- TASK REQUIREMENTS:
Pull each line containing "wire" out of the listing below.
[INFORMATION SUPPLIED]
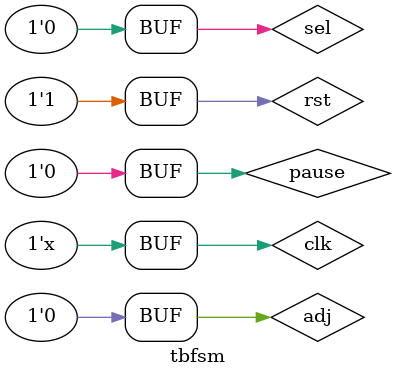
<source format=v>
`timescale 1ns / 1ps


module tbfsm;

	// Inputs
	reg clk;
	reg sel;
	reg rst;
	reg adj;
	reg pause;

	// Outputs
	wire [2:0] state;
	wire clkout500Hz;
	wire clkout;
	wire clkoutadj;

	// Instantiate the Unit Under Test (UUT)
	fsm uut (
		.clk(clk), 
		.sel(sel), 
		.rst(rst), 
		.adj(adj), 
		.pause(pause), 
		.state(state), 
		.clkout500Hz(clkout500Hz), 
		.clkout(clkout), 
		.clkoutadj(clkoutadj)
	);

	initial begin
		// Initialize Inputs
		clk = 0;
		sel = 0;
		rst = 0;
		adj = 0;
		pause = 0;

		// Wait 100 ns for global reset to finish
		#10;
        
		// Add stimulus here
		#1550 rst = 1;
		

	end
	always #5 clk = !clk;
   
//	initial #100000000 $finish;
endmodule


</source>
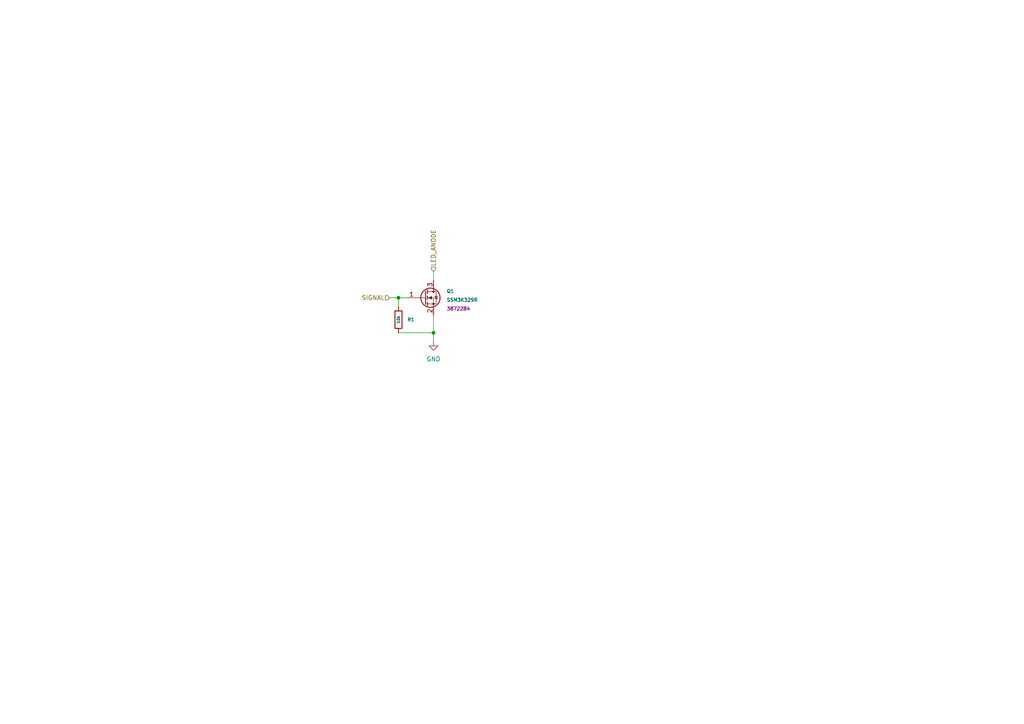
<source format=kicad_sch>
(kicad_sch (version 20211123) (generator eeschema)

  (uuid d7967230-c018-4220-9d36-ecd42c81578c)

  (paper "A4")

  

  (junction (at 125.73 96.52) (diameter 0) (color 0 0 0 0)
    (uuid 62013e7b-6d35-4567-abf1-bd288d54eb75)
  )
  (junction (at 115.57 86.36) (diameter 0) (color 0 0 0 0)
    (uuid 7d8de800-b67b-4632-ab3a-070a6cc45c80)
  )

  (wire (pts (xy 115.57 86.36) (xy 115.57 88.9))
    (stroke (width 0) (type default) (color 0 0 0 0))
    (uuid 0988f41e-4ed4-4ba4-b23b-9be6b5e1b03f)
  )
  (wire (pts (xy 115.57 96.52) (xy 125.73 96.52))
    (stroke (width 0) (type default) (color 0 0 0 0))
    (uuid 36a72fae-22f6-415c-8e73-0cbb8ec7e461)
  )
  (wire (pts (xy 115.57 86.36) (xy 118.11 86.36))
    (stroke (width 0) (type default) (color 0 0 0 0))
    (uuid 80ae8178-bf14-4182-898c-8a7dae3cf278)
  )
  (wire (pts (xy 113.03 86.36) (xy 115.57 86.36))
    (stroke (width 0) (type default) (color 0 0 0 0))
    (uuid 86cdb501-d3a5-43ae-82f4-124443cd03d7)
  )
  (wire (pts (xy 125.73 91.44) (xy 125.73 96.52))
    (stroke (width 0) (type default) (color 0 0 0 0))
    (uuid c42469e5-7496-4f00-8356-083c61bbde24)
  )
  (wire (pts (xy 125.73 78.74) (xy 125.73 81.28))
    (stroke (width 0) (type default) (color 0 0 0 0))
    (uuid ce93e339-c5e8-493f-a1a9-61ec79d779b7)
  )
  (wire (pts (xy 125.73 96.52) (xy 125.73 99.06))
    (stroke (width 0) (type default) (color 0 0 0 0))
    (uuid f24cb814-80c0-4ac1-a59a-73ae18981012)
  )

  (hierarchical_label "LED_ANODE" (shape input) (at 125.73 78.74 90)
    (effects (font (size 1.27 1.27)) (justify left))
    (uuid 170475c5-f623-4c28-b9a1-41beb281925c)
  )
  (hierarchical_label "SIGNAL" (shape input) (at 113.03 86.36 180)
    (effects (font (size 1.27 1.27)) (justify right))
    (uuid 5f4548cb-292e-4f02-896d-44cc5f4bc36d)
  )

  (symbol (lib_id "power:GND") (at 125.73 99.06 0) (unit 1)
    (in_bom yes) (on_board yes) (fields_autoplaced)
    (uuid 09ad125d-0994-4430-a55b-7b9d64a7d3e5)
    (property "Reference" "#PWR0111" (id 0) (at 125.73 105.41 0)
      (effects (font (size 1.27 1.27)) hide)
    )
    (property "Value" "GND" (id 1) (at 125.73 104.14 0))
    (property "Footprint" "" (id 2) (at 125.73 99.06 0)
      (effects (font (size 1.27 1.27)) hide)
    )
    (property "Datasheet" "" (id 3) (at 125.73 99.06 0)
      (effects (font (size 1.27 1.27)) hide)
    )
    (pin "1" (uuid df57861c-ae5c-4513-b22c-4b02d1a30af2))
  )

  (symbol (lib_id "Transistor_FET:BSS138") (at 123.19 86.36 0) (unit 1)
    (in_bom yes) (on_board yes) (fields_autoplaced)
    (uuid b916500d-8aa0-425c-a1da-9772aaf40a8d)
    (property "Reference" "Q1" (id 0) (at 129.54 84.455 0)
      (effects (font (size 1 1)) (justify left))
    )
    (property "Value" "SSM3K329R" (id 1) (at 129.54 86.995 0)
      (effects (font (size 1 1)) (justify left))
    )
    (property "Footprint" "Package_TO_SOT_SMD:SOT-23" (id 2) (at 128.27 88.265 0)
      (effects (font (size 1.27 1.27) italic) (justify left) hide)
    )
    (property "Datasheet" "https://fr.farnell.com/3872284" (id 3) (at 123.19 86.36 0)
      (effects (font (size 1.27 1.27)) (justify left) hide)
    )
    (property "Farnell" "3872284" (id 4) (at 129.54 89.535 0)
      (effects (font (size 1 1)) (justify left))
    )
    (pin "1" (uuid 8924b4c6-abf7-4520-bf2e-e010b9cae438))
    (pin "2" (uuid a3fa907e-0a11-4500-83f8-d157b0ed6f68))
    (pin "3" (uuid ba07c054-3ade-45d7-b09a-d3f56be61e4a))
  )

  (symbol (lib_id "Device:R") (at 115.57 92.71 0) (unit 1)
    (in_bom yes) (on_board yes)
    (uuid f9b72f58-79f6-4d80-b0f7-bd18a7a20b7b)
    (property "Reference" "R1" (id 0) (at 118.11 92.71 0)
      (effects (font (size 1 1)) (justify left))
    )
    (property "Value" "10k" (id 1) (at 115.57 92.71 90)
      (effects (font (size 0.8 0.8)))
    )
    (property "Footprint" "Resistor_SMD:R_0603_1608Metric" (id 2) (at 113.792 92.71 90)
      (effects (font (size 1.27 1.27)) hide)
    )
    (property "Datasheet" "~" (id 3) (at 115.57 92.71 0)
      (effects (font (size 1.27 1.27)) hide)
    )
    (pin "1" (uuid 423aa686-1143-4fc7-a816-7aa960fb15ff))
    (pin "2" (uuid 6c5f6759-a72a-4421-9bd1-003e795cf066))
  )
)

</source>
[/INFORMATION SUPPLIED]
- WRITTEN SOLUTION:
	wire [2:0] state;
	wire clkout500Hz;
	wire clkout;
	wire clkoutadj;
  (wire (pts (xy 115.57 86.36) (xy 115.57 88.9))
  (wire (pts (xy 115.57 96.52) (xy 125.73 96.52))
  (wire (pts (xy 115.57 86.36) (xy 118.11 86.36))
  (wire (pts (xy 113.03 86.36) (xy 115.57 86.36))
  (wire (pts (xy 125.73 91.44) (xy 125.73 96.52))
  (wire (pts (xy 125.73 78.74) (xy 125.73 81.28))
  (wire (pts (xy 125.73 96.52) (xy 125.73 99.06))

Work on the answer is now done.